A partir das pesquisas realizadas pelo VoteLGBT, podemos notar uma melhor participação de candidatas e representantes lésbicas e sapatão eleitas, mas ainda seguimos subrepresentadas. Das 18 pessoas LGBT+ eleitas para as casas legislativas na última eleição, 16 são mulheres, sendo seis lésbicas. A maioria se concentra nas regiões no Sul e Sudeste do Brasil.
Como conseguimos analisar as eleições desde a pré-campanha, acompanhamos o percurso das candidaturas lésbicas e sapatão e os gargalos em que elas esbarram na política institucional. Na fase de pré-campanha, quando ainda só estavam considerando serem candidatas, lésbicas e sapatão não tinham ainda iniciado conversas com os partidos para conseguirem recursos financeiros e apoios para suas campanhas, mas já estavam fortemente mobilizadas e articuladas socialmente. Este dado demonstra um forte capital político social próprio, de vinculação maior a movimentos sociais, do que internamente nos partidos.
No momento da campanha, as candidaturas lésbicas e sapatão foram proporcionalmente mais confirmadas pelos partidos políticos para disputarem as eleições do que outras identidades LGBT+. Da mesma forma, nas eleições, as candidaturas lésbicas e sapatão tiveram proporcionalmente mais sucesso que demais candidaturas LGBT+.
Apesar do sucesso eleitoral, a subrepresentação LGBT+ ainda é gigantesca, sendo o grupo social com menor representação política em relação à estimativa da população LGBT+ brasileira. O VoteLGBT calcula que hoje essa subrepresentação seja da ordem de 55 vezes.
Um dos fatores que contribuem para a subrepresentação é a violência política LGBTfóbica. Em relatório encaminhado pelo VoteLGBT à Missão de Observação Eleitoral da Organização dos Estados Americanos, registramos 62 casos de violência contra candidaturas LGBT+ nas eleições de 2022. Entre os registros, 30 casos eram mais diretamente relacionados à LGBTfobia, sendo quatro de lesbofobia.

Qual é a importância de se garantir representatividade de mulheres lésbicas na política institucional?

## TESTE SEUS CONHECIMENTOS
1. Copie outra vez a parte do texto sobre a representação lésbica na política que começa em "Apesar do sucesso" e termina após "de 55 vezes.". Nela, troque "gigantesca" por "enorme".
2. Segundo o texto sobre a representação lésbica na política, quantos casos de violência contra candidaturas LGBT+ nas eleições de 2022 o VoteLGBT registrou no relatório?

## DADOS FORNECIDOS
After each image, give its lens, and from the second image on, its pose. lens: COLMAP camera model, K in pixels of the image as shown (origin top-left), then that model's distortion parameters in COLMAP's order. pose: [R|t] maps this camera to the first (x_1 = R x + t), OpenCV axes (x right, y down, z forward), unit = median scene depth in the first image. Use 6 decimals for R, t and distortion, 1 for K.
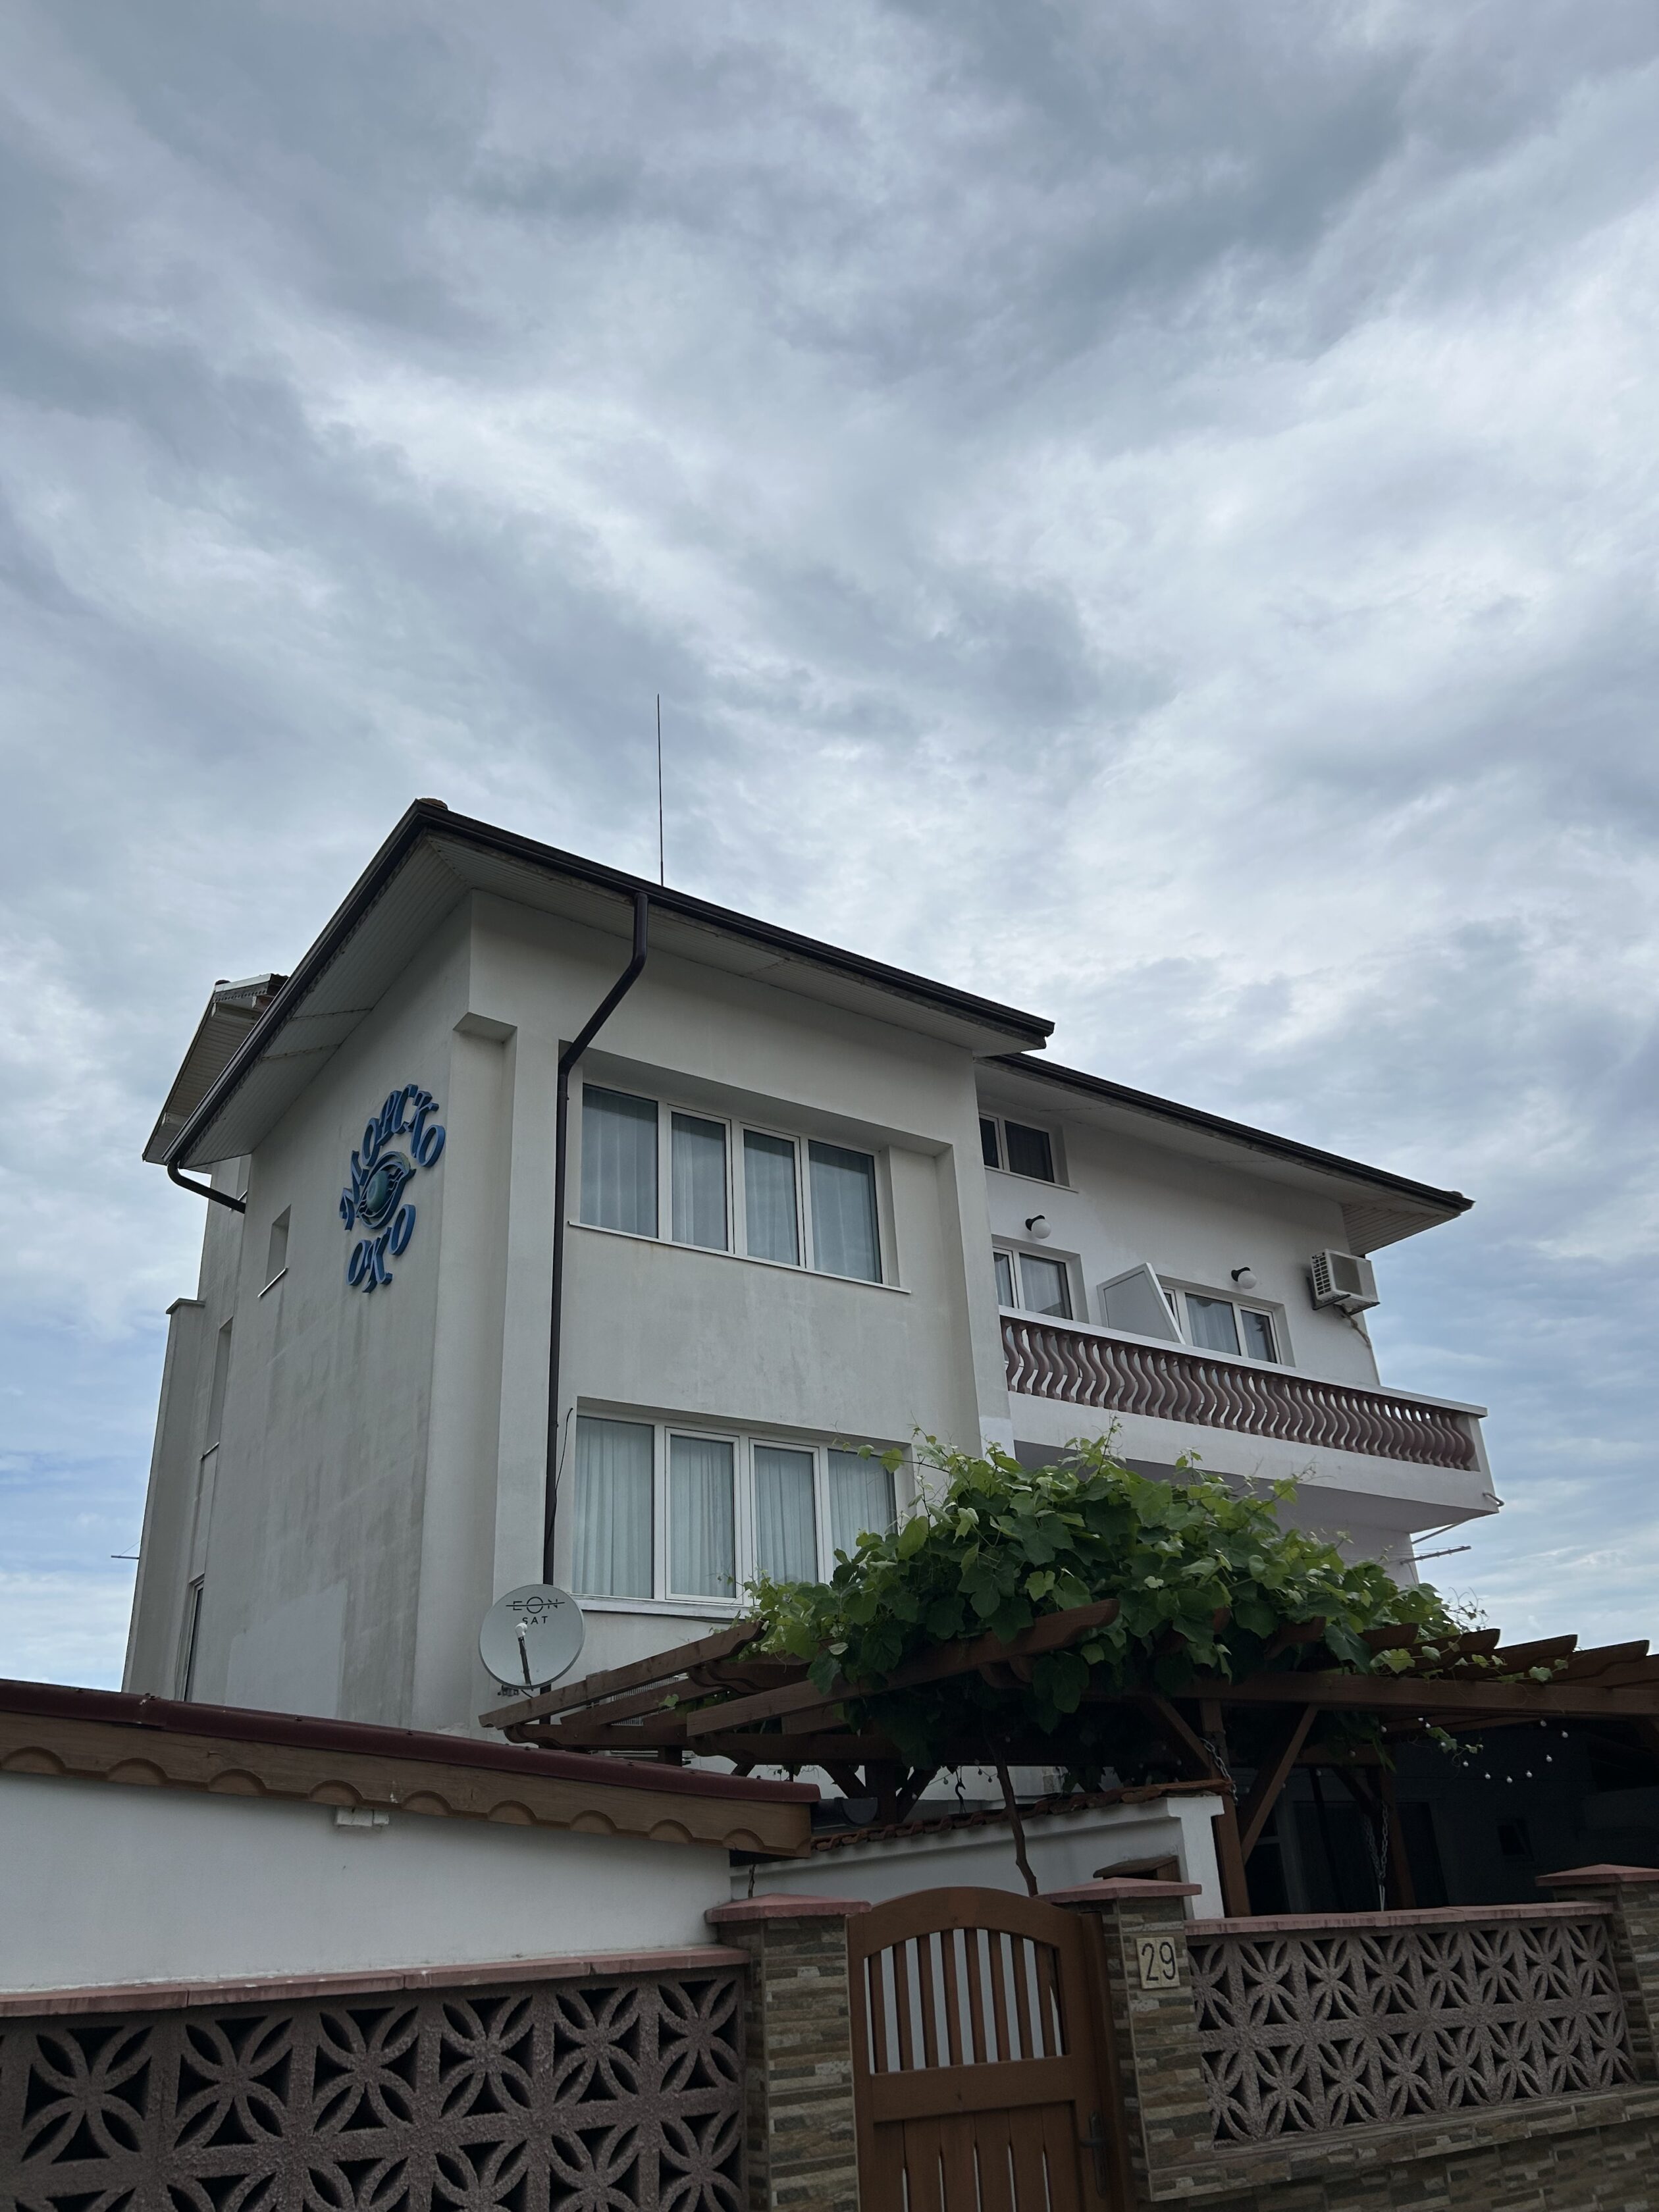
lens RADIAL K [[1672.2, 0, 829.9], [0, 1672.2, 1116.6], [0, 0, 1]] dist [0.069910, -0.070786]
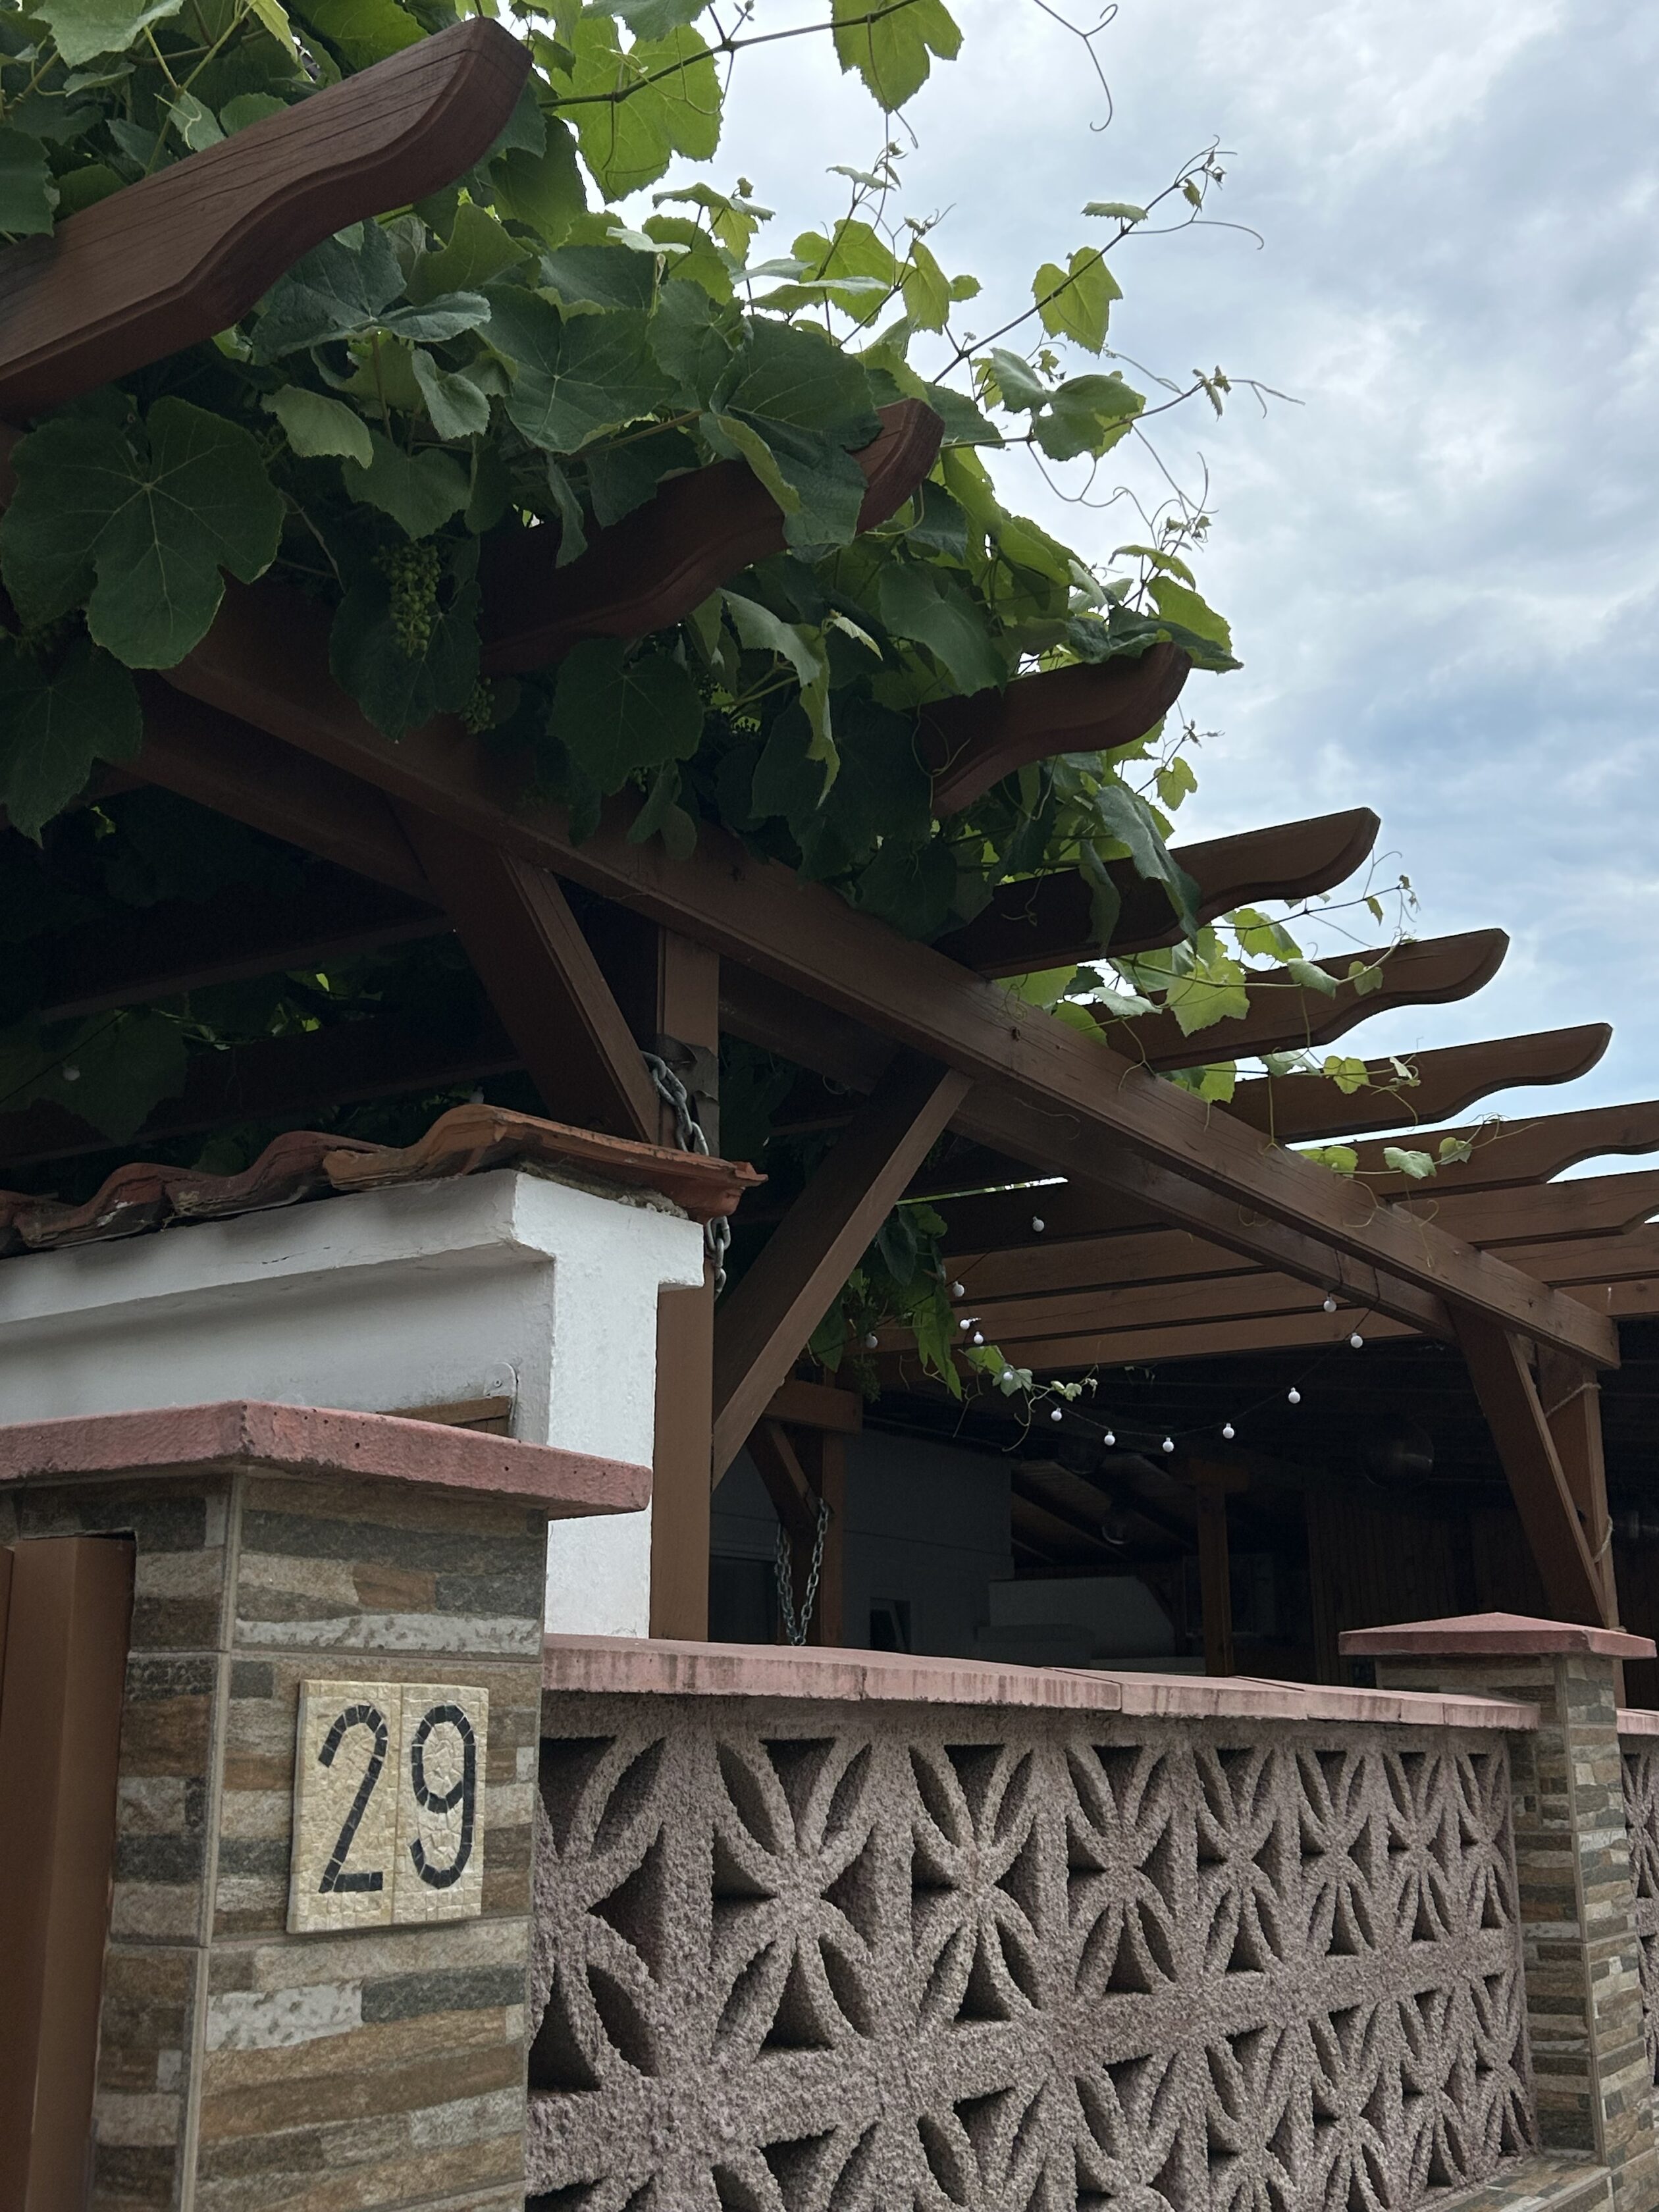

## EXERCÍCIOS RESOLVIDOS
1.
Apesar do sucesso eleitoral, a subrepresentação LGBT+ ainda é enorme, sendo o grupo social com menor representação política em relação à estimativa da população LGBT+ brasileira. O VoteLGBT calcula que hoje essa subrepresentação seja da ordem de 55 vezes.

2. 62 casos.